■ **DATA FOR THIS TASK**
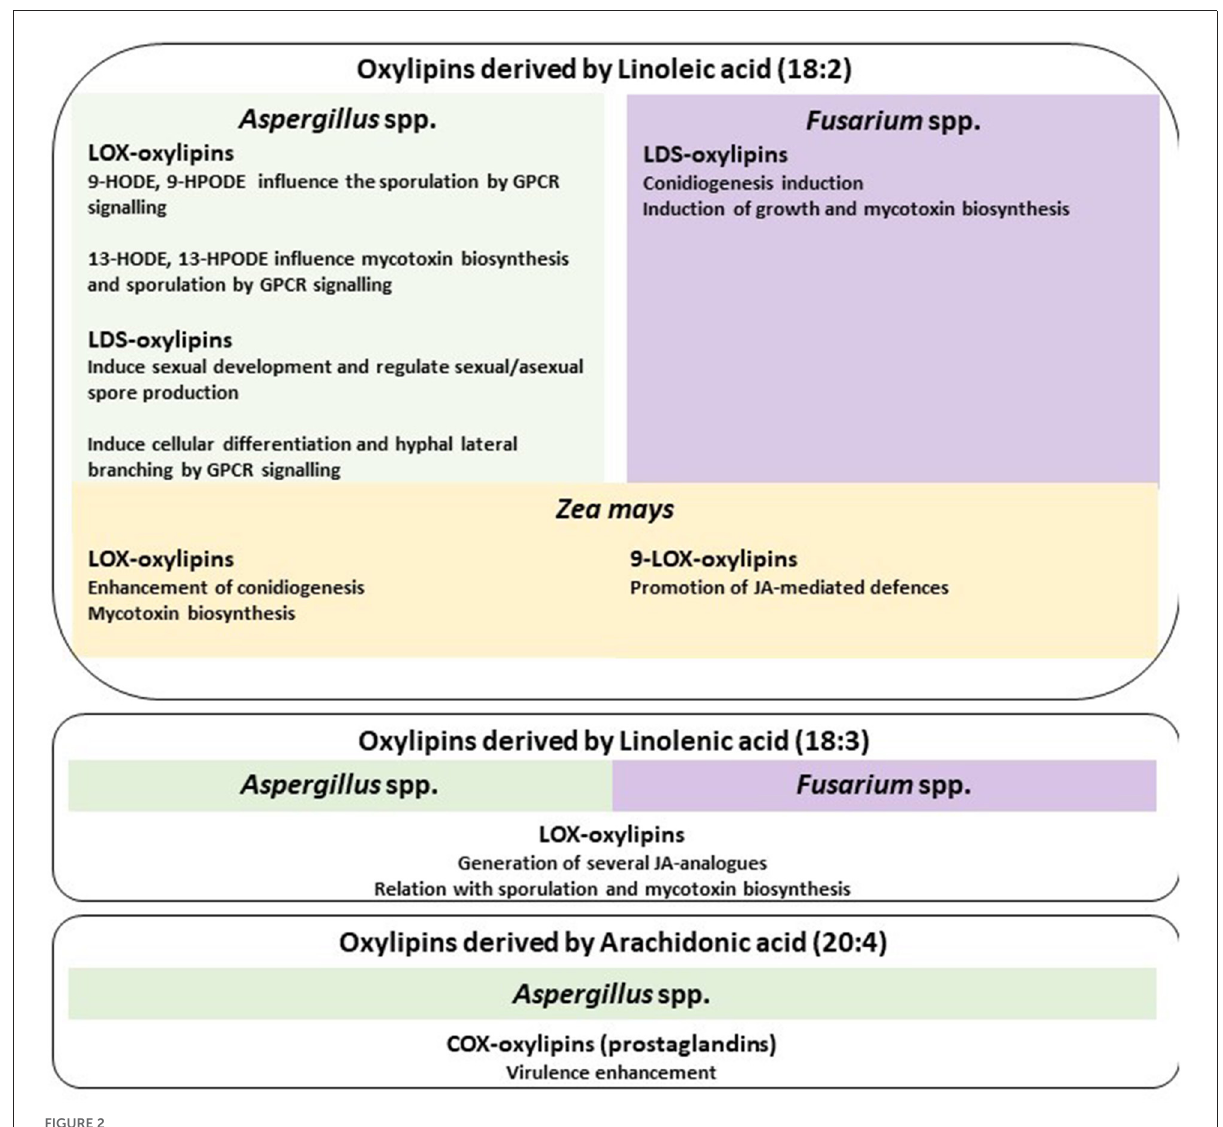
FIGURE2 Oxylipin functions. Linoleic acid-derived oxylipins are described for Aspergillus spp., Fusarium spp., and maize. For Aspergillus spp., the main signaling process mediated by lipoxygenases (LOX) and linoleate diol synthases (LDS) is reported, for Fusarium spp. is described the LDS involvement, and for maize the LOX-mediated functions. Linolenic acid oxylipins derived from LOX activity shared the same functions in Aspergillus spp. and Fusarium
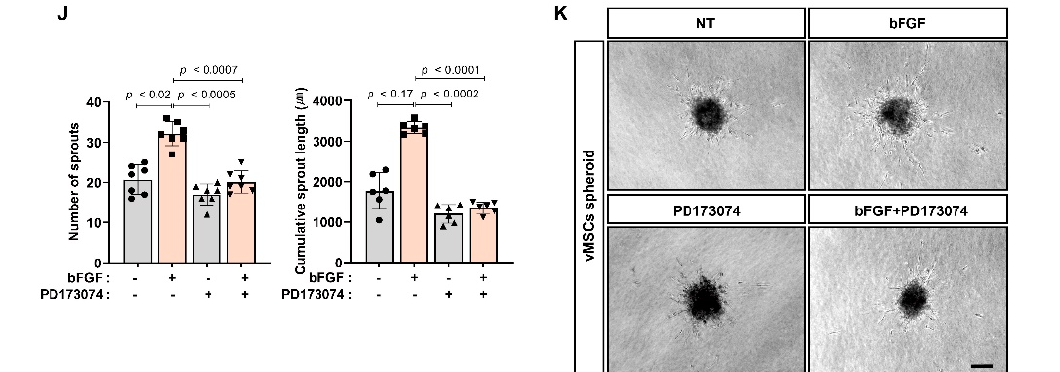
Figure 1. In vitro angiogenic sprouting of vMSCs in response to bFGF. ( A ) qRT-PCR analysis of mRNA expression of CD34, CD133, VE-cadherin, HGF, and bFGF in vMSCs and MSCs. HUVECs, SH-SY5Y, and U87 cells were used as positive controls that are known to express each gene. ND; not detected. ( B-E ) Sprouting capacity of vMSC spheroids and MSC spheroids incubated with VEGF (25 ng/mL or 50 ng/mL) and bFGF (25 ng/mL or 50 ng/mL). Representative images are shown in ( D ) and ( E ). ( F ) qRT-PCR analysis of mRNA expression of VEGFR2 in vMSCs and MSCs. HUVECs were used as positive controls that are known to express VEGFR2. ( G , H ) Western blot analysis of phosphorylated ERKs (pERKs) and ERKs in vMSCs treated with VEGF (25 ng/mL) and bFGF (25 ng/mL) for 10 min. α -Tubulin was used as an internal control. ( H ) Densitometric analysis of Western blot results (three independent experiments). ( I ) Western blot analysis of phosphorylated ERKs (pERKs) and ERKs in vMSCs pretreated with PD173074 (10 nM, 25 nM, or 50 nM) for 3 h followed by treatment with bFGF (25 ng/mL) for 10 min (two independent experiments). α -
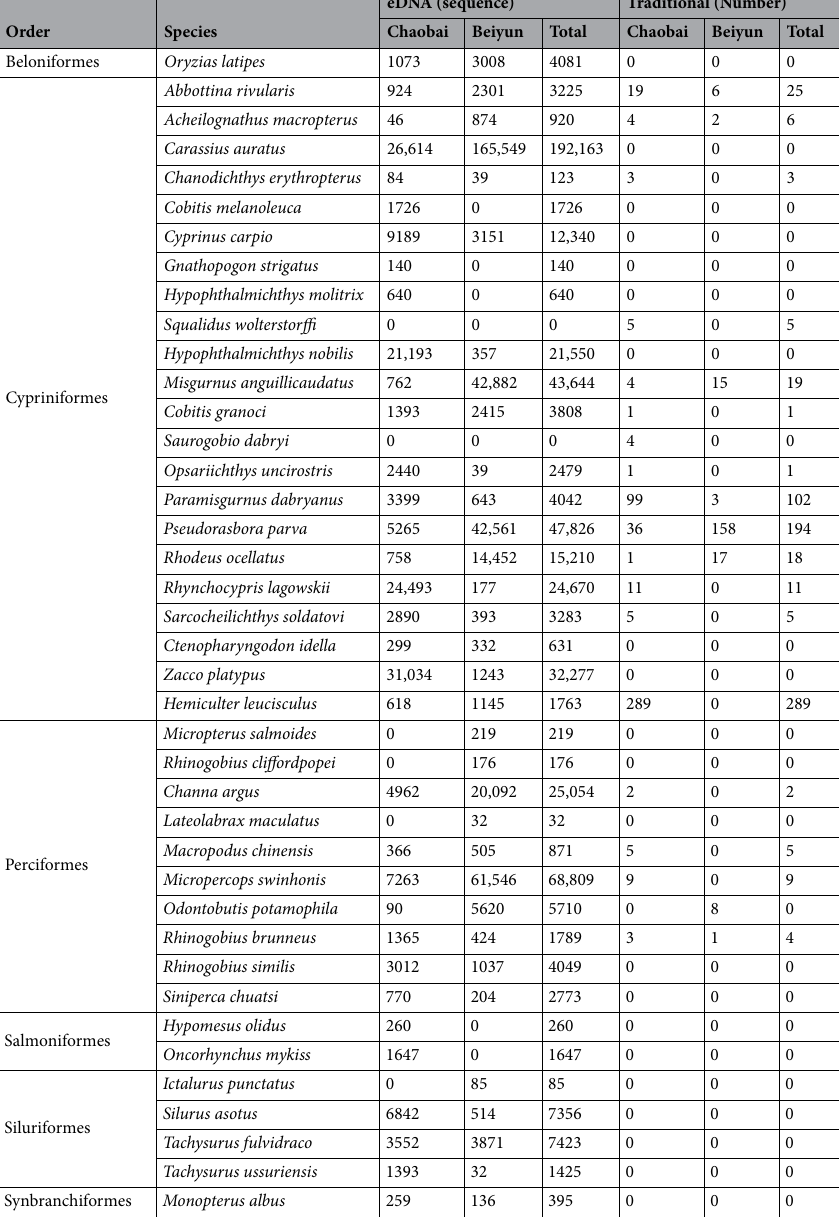
Table 1. Sequence numbers of fish detected by eDNA and caught by ground cages at 10 sites in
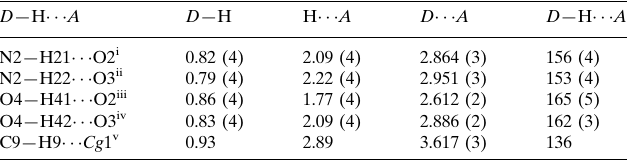
Hydrogen-bond geometry (A˚ , (cid:2)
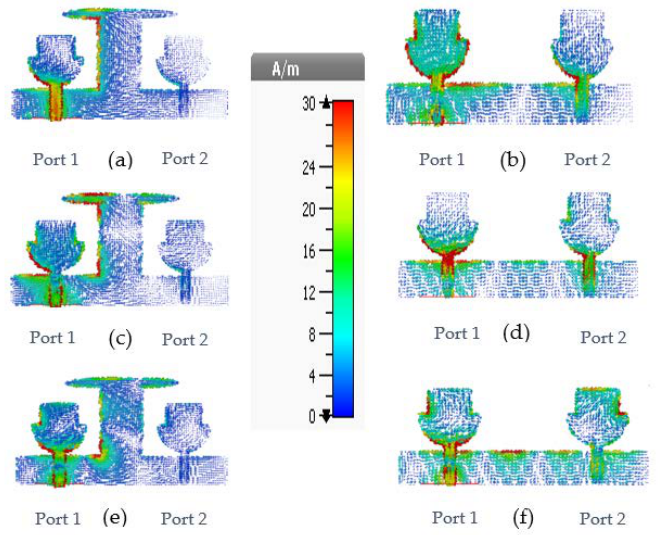
Figure 5. Surface current distribution of proposed MIMO antenna at ( a ) 5 GHz with decoupling stub ( b ) 5 GHz without decoupling stub ( c ) 10 GHz with decoupling stub ( d ) 10 GHz without decoupling stub ( e ) 15 GHz with decoupling stub ( f ) 15 GHz without decoupling stub.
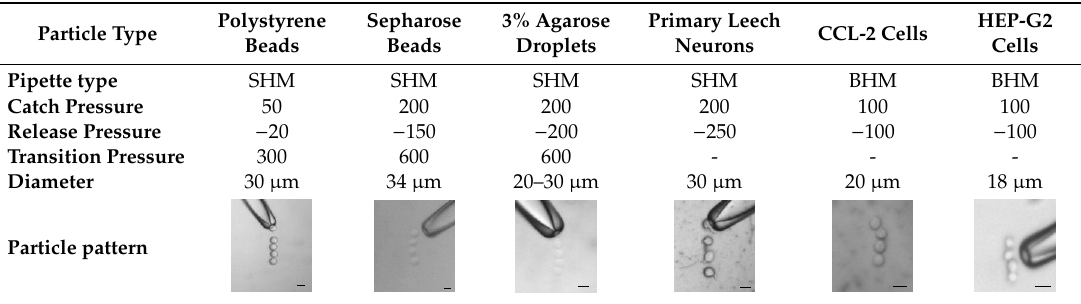
Table 1. Calibrated pressure values for all particles. Pressure values were measured by the rotation of the microinjectors fine knob in µ m units. Small holding micropipette (SHM) and baby holding micropipette (BHM) were used. Scale bars: 30 µ m.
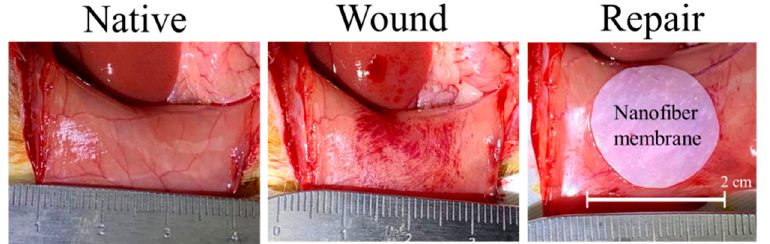
Figure 9. A wound was created on the native parietal peritoneum after abrading, followed by repair with a 2-cm PCL/CS nanofiber membrane, with or without mesothelial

■ **TASK TO COMPLETE**
Only the lines from the one containing "Table 1. Calibrated" through the end of the records are wanted, set down exactly and without their pictures.

■ **WRITTEN SOLUTION**
Table 1. Calibrated pressure values for all particles. Pressure values were measured by the rotation of the microinjectors fine knob in µ m units. Small holding micropipette (SHM) and baby holding micropipette (BHM) were used. Scale bars: 30 µ m.
Figure 9. A wound was created on the native parietal peritoneum after abrading, followed by repair with a 2-cm PCL/CS nanofiber membrane, with or without mesothelial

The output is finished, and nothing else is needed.